Congratulations to Dr. Xianfeng (Terry) Yang for his National Science Foundation Early Career Grant award for his proposal on machine learning in transportation. 

You can learn more about Dr. Yang's award here. 

Abstract from NSF Site: 

This Faculty Early Career Development (CAREER) grant will support fundamental research in modeling stochastic traffic flows for smart mobility systems, based on the fusion of classical transportation models and learning techniques. With the goals of mitigating traffic congestions, improving transportation safety, and reducing vehicle emissions, many smart mobility applications require accurate, reliable, and timely traffic information as input. To meet such needs, this project will lay the foundation of machine learning and traffic flow theory to yield better estimations and predictions of mobility patterns. The method uses transportation domain knowledge to regularize the training process of machine learning. The results will significantly enhance the effectiveness and robustness of those smart mobility applications at both small and large scales. The research activities can be closely integrated with a set of education and outreach activities that include (i) developing a virtual computing lab to facilitate student educations, researcher engagement, government employee training, and industry collaboration, (ii) modernizing the transportation curriculum with research outcomes, (iii) broadening the participation of k-12 students in the annual summer “Transportation Camps” and underrepresented students in the Artificial Intelligence club of a minority-serving institution. Those activities will help transportation students better recognize the importance of engineering knowledge in the era of smart mobility system.

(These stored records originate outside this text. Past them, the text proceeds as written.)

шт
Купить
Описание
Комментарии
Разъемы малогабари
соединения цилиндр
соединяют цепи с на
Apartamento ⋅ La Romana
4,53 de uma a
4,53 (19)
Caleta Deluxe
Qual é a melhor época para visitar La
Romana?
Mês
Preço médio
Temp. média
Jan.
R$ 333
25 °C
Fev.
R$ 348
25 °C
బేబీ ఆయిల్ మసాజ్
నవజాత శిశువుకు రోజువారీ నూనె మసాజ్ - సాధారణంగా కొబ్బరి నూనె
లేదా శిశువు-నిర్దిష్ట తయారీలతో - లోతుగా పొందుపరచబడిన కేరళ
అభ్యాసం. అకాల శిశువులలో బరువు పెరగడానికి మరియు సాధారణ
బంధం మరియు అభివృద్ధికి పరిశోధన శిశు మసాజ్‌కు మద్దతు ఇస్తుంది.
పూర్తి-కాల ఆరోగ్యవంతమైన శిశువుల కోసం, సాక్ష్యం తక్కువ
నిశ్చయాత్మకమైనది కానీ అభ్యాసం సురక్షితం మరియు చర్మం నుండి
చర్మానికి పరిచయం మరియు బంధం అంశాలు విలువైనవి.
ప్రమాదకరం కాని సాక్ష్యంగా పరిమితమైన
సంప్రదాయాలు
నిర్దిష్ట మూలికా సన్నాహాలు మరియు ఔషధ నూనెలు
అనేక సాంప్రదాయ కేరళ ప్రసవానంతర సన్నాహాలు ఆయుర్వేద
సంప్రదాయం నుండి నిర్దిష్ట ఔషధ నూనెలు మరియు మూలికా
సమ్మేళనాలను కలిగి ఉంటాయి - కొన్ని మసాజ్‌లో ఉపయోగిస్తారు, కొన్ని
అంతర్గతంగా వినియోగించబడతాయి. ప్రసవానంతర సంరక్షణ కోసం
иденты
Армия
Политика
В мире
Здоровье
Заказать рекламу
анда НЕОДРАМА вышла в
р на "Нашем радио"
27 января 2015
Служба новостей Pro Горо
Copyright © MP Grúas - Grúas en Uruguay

The goal of this project is to contribute fundamental theories and a set of markedly improved algorithms to traffic flow modeling. Leveraging the concept of physics regularized machine learning, the research could encode both continuous and discretized traffic flow models into Gaussian process for training regularization. This new model can efficiently resolve the common data sparsity and noise issues and facilitate various smart mobility applications. To accommodate streaming data, this project will also develop a novel physics regularized streaming learning framework that can efficiently improve the model performances in real-time. When dealing with big data, this project can further synergize data of different resolutions, fidelities, and sources to enable sparse Gaussian process and Bayesian committee machine for fast learning. This foundational research can enormously promote machine learning applications in smart mobility systems and contribute to formulating sustainable, scalable, and robust traffic flow models. This project will bridge the gap between classical transportation methods and data-driven approaches.

This award reflects NSF's statutory mission and has been deemed worthy of support through evaluation using the Foundation's intellectual merit and broader impacts review criteria.